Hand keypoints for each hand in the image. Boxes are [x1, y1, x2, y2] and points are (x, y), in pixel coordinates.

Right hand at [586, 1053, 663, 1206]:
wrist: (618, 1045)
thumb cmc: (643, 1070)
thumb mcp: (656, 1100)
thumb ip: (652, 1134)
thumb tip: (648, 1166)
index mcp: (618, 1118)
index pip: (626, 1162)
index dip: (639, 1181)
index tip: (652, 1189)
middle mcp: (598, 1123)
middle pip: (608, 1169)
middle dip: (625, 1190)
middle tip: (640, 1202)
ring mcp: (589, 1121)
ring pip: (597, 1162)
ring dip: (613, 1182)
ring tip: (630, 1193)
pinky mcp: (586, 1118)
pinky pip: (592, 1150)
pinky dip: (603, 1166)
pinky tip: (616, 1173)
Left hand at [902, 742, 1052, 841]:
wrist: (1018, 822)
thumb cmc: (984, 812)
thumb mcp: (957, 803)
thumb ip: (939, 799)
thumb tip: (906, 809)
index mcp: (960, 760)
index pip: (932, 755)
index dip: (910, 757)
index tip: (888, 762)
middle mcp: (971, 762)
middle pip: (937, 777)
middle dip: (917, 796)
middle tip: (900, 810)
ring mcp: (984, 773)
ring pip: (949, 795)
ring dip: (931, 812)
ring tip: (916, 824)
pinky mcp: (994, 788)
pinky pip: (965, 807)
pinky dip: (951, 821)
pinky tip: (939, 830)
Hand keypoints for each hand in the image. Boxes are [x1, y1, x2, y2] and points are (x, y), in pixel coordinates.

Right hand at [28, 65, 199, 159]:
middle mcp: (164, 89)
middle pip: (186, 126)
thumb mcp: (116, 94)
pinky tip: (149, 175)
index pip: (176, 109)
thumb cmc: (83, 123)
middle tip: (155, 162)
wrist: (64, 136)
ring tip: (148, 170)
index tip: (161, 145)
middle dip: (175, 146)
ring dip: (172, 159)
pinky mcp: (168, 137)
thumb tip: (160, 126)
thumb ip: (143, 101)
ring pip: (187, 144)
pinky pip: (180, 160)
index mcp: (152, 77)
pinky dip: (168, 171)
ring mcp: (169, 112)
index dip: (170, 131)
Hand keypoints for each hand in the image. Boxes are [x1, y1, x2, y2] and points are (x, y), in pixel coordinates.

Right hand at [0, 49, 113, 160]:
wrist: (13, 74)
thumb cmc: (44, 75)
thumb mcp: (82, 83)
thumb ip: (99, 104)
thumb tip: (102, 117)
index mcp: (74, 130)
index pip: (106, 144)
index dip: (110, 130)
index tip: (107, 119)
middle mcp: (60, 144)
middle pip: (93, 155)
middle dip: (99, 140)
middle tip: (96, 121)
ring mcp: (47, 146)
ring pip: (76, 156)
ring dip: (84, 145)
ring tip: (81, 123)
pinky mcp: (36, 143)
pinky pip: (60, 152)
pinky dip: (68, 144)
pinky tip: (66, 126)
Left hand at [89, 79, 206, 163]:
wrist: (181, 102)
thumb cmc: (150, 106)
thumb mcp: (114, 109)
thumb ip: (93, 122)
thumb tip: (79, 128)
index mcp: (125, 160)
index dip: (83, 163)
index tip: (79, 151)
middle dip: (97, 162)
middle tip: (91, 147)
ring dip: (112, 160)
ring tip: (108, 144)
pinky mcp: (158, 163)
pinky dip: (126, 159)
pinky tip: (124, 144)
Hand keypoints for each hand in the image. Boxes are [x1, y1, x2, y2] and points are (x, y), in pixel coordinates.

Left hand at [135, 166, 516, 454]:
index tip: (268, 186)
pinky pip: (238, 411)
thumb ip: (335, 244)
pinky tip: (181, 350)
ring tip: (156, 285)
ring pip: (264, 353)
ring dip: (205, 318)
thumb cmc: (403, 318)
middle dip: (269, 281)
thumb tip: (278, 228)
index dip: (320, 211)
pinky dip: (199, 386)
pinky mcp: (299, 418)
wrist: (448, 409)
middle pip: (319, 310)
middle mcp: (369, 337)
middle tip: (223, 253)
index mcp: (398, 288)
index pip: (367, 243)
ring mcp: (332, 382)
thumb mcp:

* _How to complete this task_:
Starting with the line above that holds "middle tip: (96, 121)" and stopping with the line that holds "middle dip: (269, 281)", reproduce each line exactly, omitting all other lines.

* _Result of the task_:
middle tip: (96, 121)
ring mcp: (47, 146)
ring pip: (76, 156)
ring dip: (84, 145)
ring tip: (81, 123)
pinky mcp: (36, 143)
pinky pip: (60, 152)
pinky dip: (68, 144)
pinky tip: (66, 126)
Left hand at [89, 79, 206, 163]:
wrist: (181, 102)
thumb cmc: (150, 106)
thumb mcp: (114, 109)
thumb ip: (93, 122)
thumb tip: (79, 128)
index mcp: (125, 160)
index dip: (83, 163)
index tip: (79, 151)
middle dip: (97, 162)
middle tip: (91, 147)
ring dip: (112, 160)
ring tip: (108, 144)
pinky mcp: (158, 163)
pinky dip: (126, 159)
pinky tip: (124, 144)
Hand keypoints for each hand in the image. Boxes are [x1, y1, x2, y2] and points are (x, y), in pixel coordinates.

Left hand at [135, 166, 516, 454]:
index tip: (268, 186)
pinky pip: (238, 411)
thumb ip: (335, 244)
pinky tip: (181, 350)
ring tip: (156, 285)
ring pip: (264, 353)
ring dip: (205, 318)
thumb cmc: (403, 318)
middle dip: (269, 281)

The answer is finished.